[Opening Data to use section]

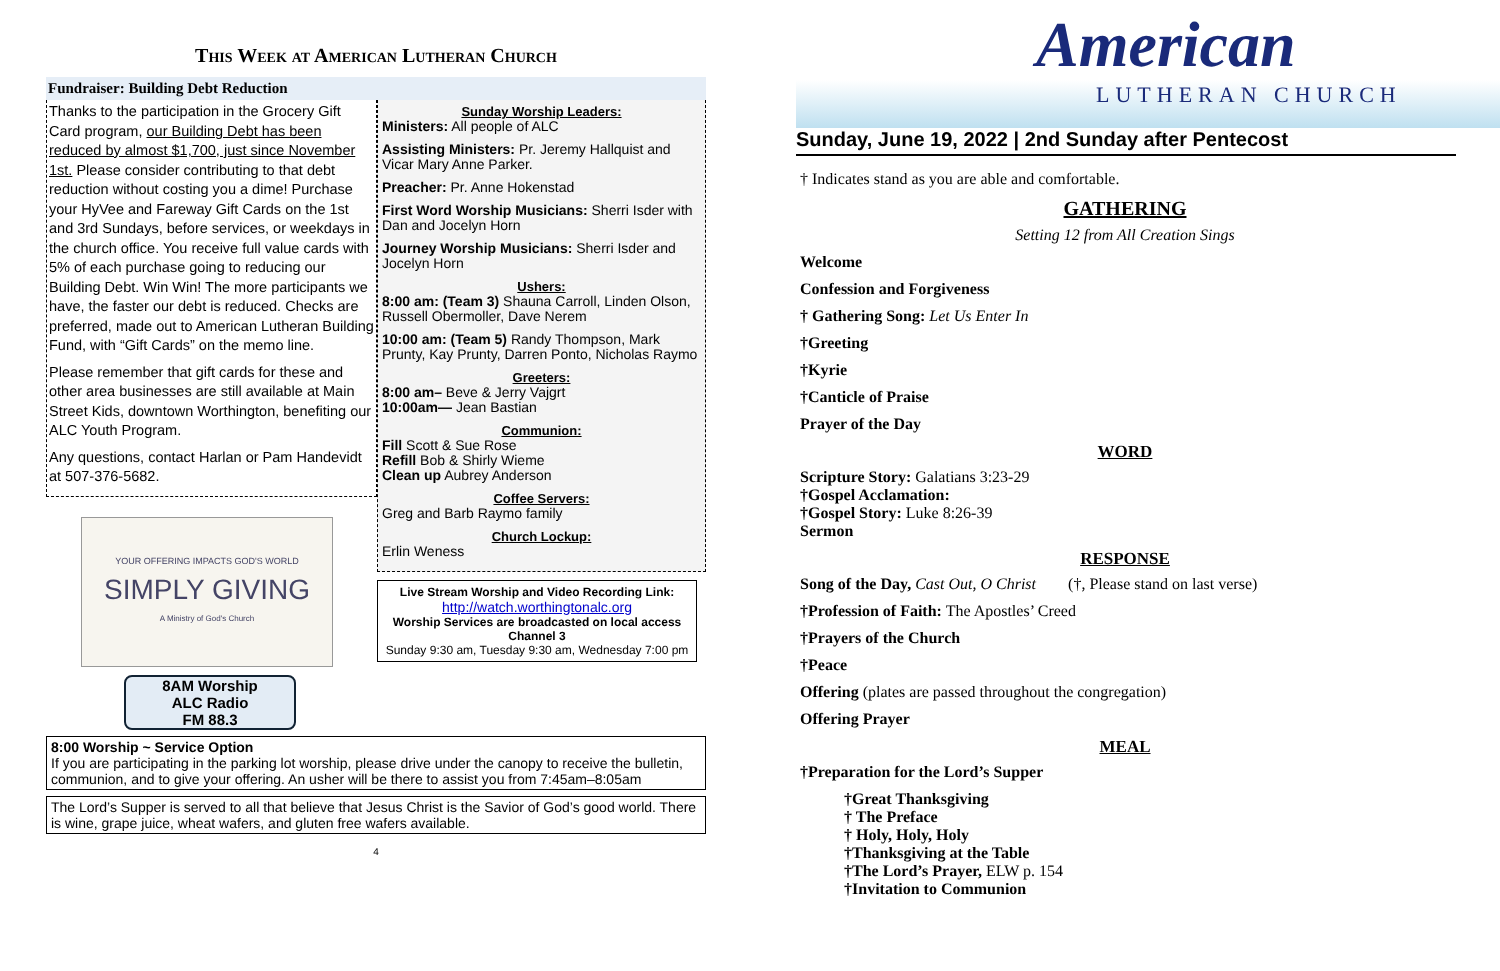This Week at American Lutheran Church
Fundraiser: Building Debt Reduction
Thanks to the participation in the Grocery Gift Card program, our Building Debt has been reduced by almost $1,700, just since November 1st. Please consider contributing to that debt reduction without costing you a dime! Purchase your HyVee and Fareway Gift Cards on the 1st and 3rd Sundays, before services, or weekdays in the church office. You receive full value cards with 5% of each purchase going to reducing our Building Debt. Win Win! The more participants we have, the faster our debt is reduced. Checks are preferred, made out to American Lutheran Building Fund, with “Gift Cards” on the memo line.
Please remember that gift cards for these and other area businesses are still available at Main Street Kids, downtown Worthington, benefiting our ALC Youth Program.
Any questions, contact Harlan or Pam Handevidt at 507-376-5682.
YOUR OFFERING IMPACTS GOD'S WORLD
SIMPLY GIVING
A Ministry of God's Church
8AM Worship
ALC Radio
FM 88.3
Sunday Worship Leaders:
Ministers: All people of ALC
Assisting Ministers: Pr. Jeremy Hallquist and Vicar Mary Anne Parker.
Preacher: Pr. Anne Hokenstad
First Word Worship Musicians: Sherri Isder with Dan and Jocelyn Horn
Journey Worship Musicians: Sherri Isder and Jocelyn Horn
Ushers:
8:00 am: (Team 3) Shauna Carroll, Linden Olson, Russell Obermoller, Dave Nerem
10:00 am: (Team 5) Randy Thompson, Mark Prunty, Kay Prunty, Darren Ponto, Nicholas Raymo
Greeters:
8:00 am– Beve & Jerry Vajgrt
10:00am— Jean Bastian
Communion:
Fill Scott & Sue Rose
Refill Bob & Shirly Wieme
Clean up Aubrey Anderson
Coffee Servers:
Greg and Barb Raymo family
Church Lockup:
Erlin Weness
Live Stream Worship and Video Recording Link:
http://watch.worthingtonalc.org
Worship Services are broadcasted on local access Channel 3
Sunday 9:30 am, Tuesday 9:30 am, Wednesday 7:00 pm
8:00 Worship ~ Service Option
If you are participating in the parking lot worship, please drive under the canopy to receive the bulletin, communion, and to give your offering. An usher will be there to assist you from 7:45am–8:05am
The Lord’s Supper is served to all that believe that Jesus Christ is the Savior of God’s good world. There is wine, grape juice, wheat wafers, and gluten free wafers available.
4
American
LUTHERAN CHURCH
Sunday, June 19, 2022 | 2nd Sunday after Pentecost
† Indicates stand as you are able and comfortable.
GATHERING
Setting 12 from All Creation Sings
Welcome
Confession and Forgiveness
† Gathering Song: Let Us Enter In
†Greeting
†Kyrie
†Canticle of Praise
Prayer of the Day
WORD
Scripture Story: Galatians 3:23-29
†Gospel Acclamation:
†Gospel Story: Luke 8:26-39
Sermon
RESPONSE
Song of the Day, Cast Out, O Christ (†, Please stand on last verse)
†Profession of Faith: The Apostles’ Creed
†Prayers of the Church
†Peace
Offering (plates are passed throughout the congregation)
Offering Prayer
MEAL
†Preparation for the Lord’s Supper
†Great Thanksgiving
† The Preface
† Holy, Holy, Holy
†Thanksgiving at the Table
†The Lord’s Prayer, ELW p. 154
†Invitation to Communion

[Closing Data to use section]

__Problem to work on__
Check every line of the records, and copy the ones that hold the word "Building".

__Task answer__
Fundraiser: Building Debt Reduction
Thanks to the participation in the Grocery Gift Card program, our Building Debt has been reduced by almost $1,700, just since November 1st. Please consider contributing to that debt reduction without costing you a dime! Purchase your HyVee and Fareway Gift Cards on the 1st and 3rd Sundays, before services, or weekdays in the church office. You receive full value cards with 5% of each purchase going to reducing our Building Debt. Win Win! The more participants we have, the faster our debt is reduced. Checks are preferred, made out to American Lutheran Building Fund, with “Gift Cards” on the memo line.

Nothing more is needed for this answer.